### RECORDS FOR THIS EXERCISE ###

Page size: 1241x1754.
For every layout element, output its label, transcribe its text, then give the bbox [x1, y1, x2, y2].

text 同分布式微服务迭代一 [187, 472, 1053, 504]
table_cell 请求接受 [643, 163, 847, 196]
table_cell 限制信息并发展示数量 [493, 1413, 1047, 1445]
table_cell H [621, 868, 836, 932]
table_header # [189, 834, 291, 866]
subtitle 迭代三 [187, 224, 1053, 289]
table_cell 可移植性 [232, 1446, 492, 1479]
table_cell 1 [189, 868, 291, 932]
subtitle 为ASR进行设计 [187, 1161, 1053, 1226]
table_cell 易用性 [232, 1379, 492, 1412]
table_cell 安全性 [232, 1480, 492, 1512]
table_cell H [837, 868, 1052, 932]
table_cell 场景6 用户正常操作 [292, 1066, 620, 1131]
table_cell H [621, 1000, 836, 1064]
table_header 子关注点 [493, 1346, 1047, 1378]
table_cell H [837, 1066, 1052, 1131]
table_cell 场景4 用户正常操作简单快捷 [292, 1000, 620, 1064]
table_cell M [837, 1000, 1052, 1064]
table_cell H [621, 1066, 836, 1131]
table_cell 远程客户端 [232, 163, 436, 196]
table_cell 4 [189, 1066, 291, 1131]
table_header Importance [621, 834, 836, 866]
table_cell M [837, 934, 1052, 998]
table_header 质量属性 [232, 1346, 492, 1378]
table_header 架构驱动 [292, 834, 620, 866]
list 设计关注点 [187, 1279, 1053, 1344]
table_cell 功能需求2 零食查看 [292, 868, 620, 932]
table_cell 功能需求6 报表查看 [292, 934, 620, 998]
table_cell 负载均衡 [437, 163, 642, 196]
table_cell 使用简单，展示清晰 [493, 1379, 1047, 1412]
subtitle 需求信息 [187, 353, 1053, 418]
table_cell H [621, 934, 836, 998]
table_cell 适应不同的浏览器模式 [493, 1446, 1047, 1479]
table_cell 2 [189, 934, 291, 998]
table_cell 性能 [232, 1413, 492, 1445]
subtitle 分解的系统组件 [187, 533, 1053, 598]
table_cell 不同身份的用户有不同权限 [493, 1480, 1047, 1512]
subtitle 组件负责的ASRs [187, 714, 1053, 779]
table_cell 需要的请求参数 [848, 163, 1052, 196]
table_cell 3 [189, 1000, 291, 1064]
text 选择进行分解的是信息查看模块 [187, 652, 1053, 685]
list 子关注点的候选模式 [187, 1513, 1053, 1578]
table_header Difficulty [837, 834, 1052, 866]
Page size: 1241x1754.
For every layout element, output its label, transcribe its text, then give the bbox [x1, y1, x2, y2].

###

--- WHAT IS NEEDED ---
Word for word, copy all of the listing above.

--- SOLUTION ---
Page size: 1241x1754.
For every layout element, output its label, transcribe its text, then give the bbox [x1, y1, x2, y2].

text 同分布式微服务迭代一 [187, 472, 1053, 504]
table_cell 请求接受 [643, 163, 847, 196]
table_cell 限制信息并发展示数量 [493, 1413, 1047, 1445]
table_cell H [621, 868, 836, 932]
table_header # [189, 834, 291, 866]
subtitle 迭代三 [187, 224, 1053, 289]
table_cell 可移植性 [232, 1446, 492, 1479]
table_cell 1 [189, 868, 291, 932]
subtitle 为ASR进行设计 [187, 1161, 1053, 1226]
table_cell 易用性 [232, 1379, 492, 1412]
table_cell 安全性 [232, 1480, 492, 1512]
table_cell H [837, 868, 1052, 932]
table_cell 场景6 用户正常操作 [292, 1066, 620, 1131]
table_cell H [621, 1000, 836, 1064]
table_header 子关注点 [493, 1346, 1047, 1378]
table_cell H [837, 1066, 1052, 1131]
table_cell 场景4 用户正常操作简单快捷 [292, 1000, 620, 1064]
table_cell M [837, 1000, 1052, 1064]
table_cell H [621, 1066, 836, 1131]
table_cell 远程客户端 [232, 163, 436, 196]
table_cell 4 [189, 1066, 291, 1131]
table_header Importance [621, 834, 836, 866]
table_cell M [837, 934, 1052, 998]
table_header 质量属性 [232, 1346, 492, 1378]
table_header 架构驱动 [292, 834, 620, 866]
list 设计关注点 [187, 1279, 1053, 1344]
table_cell 功能需求2 零食查看 [292, 868, 620, 932]
table_cell 功能需求6 报表查看 [292, 934, 620, 998]
table_cell 负载均衡 [437, 163, 642, 196]
table_cell 使用简单，展示清晰 [493, 1379, 1047, 1412]
subtitle 需求信息 [187, 353, 1053, 418]
table_cell H [621, 934, 836, 998]
table_cell 适应不同的浏览器模式 [493, 1446, 1047, 1479]
table_cell 2 [189, 934, 291, 998]
table_cell 性能 [232, 1413, 492, 1445]
subtitle 分解的系统组件 [187, 533, 1053, 598]
table_cell 不同身份的用户有不同权限 [493, 1480, 1047, 1512]
subtitle 组件负责的ASRs [187, 714, 1053, 779]
table_cell 需要的请求参数 [848, 163, 1052, 196]
table_cell 3 [189, 1000, 291, 1064]
text 选择进行分解的是信息查看模块 [187, 652, 1053, 685]
list 子关注点的候选模式 [187, 1513, 1053, 1578]
table_header Difficulty [837, 834, 1052, 866]
Page size: 1241x1754.
For every layout element, output its label, transcribe its text, then give the bbox [x1, y1, x2, y2].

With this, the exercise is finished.